• _WHAT IS NEEDED_
Copy each line of the data below exactly, leaving out pictures.

[Electronic design files]
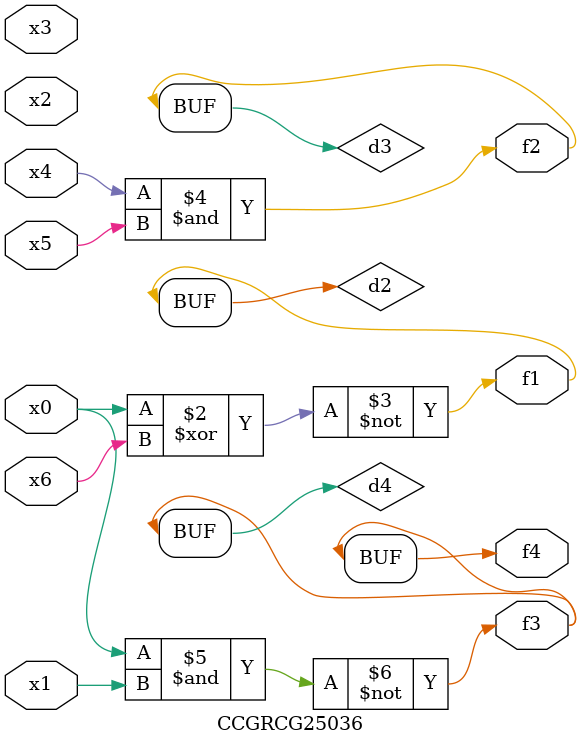
<source format=v>
module CCGRCG25036(
	input x0, x1, x2, x3, x4, x5, x6,
	output f1, f2, f3, f4
);

	wire d1, d2, d3, d4;

	nor (d1, x0);
	xnor (d2, x0, x6);
	and (d3, x4, x5);
	nand (d4, x0, x1);
	assign f1 = d2;
	assign f2 = d3;
	assign f3 = d4;
	assign f4 = d4;
endmodule

</source>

• _SOLUTION TO THIS PROBLEM_
<source format=v>
module CCGRCG25036(
	input x0, x1, x2, x3, x4, x5, x6,
	output f1, f2, f3, f4
);

	wire d1, d2, d3, d4;

	nor (d1, x0);
	xnor (d2, x0, x6);
	and (d3, x4, x5);
	nand (d4, x0, x1);
	assign f1 = d2;
	assign f2 = d3;
	assign f3 = d4;
	assign f4 = d4;
endmodule

</source>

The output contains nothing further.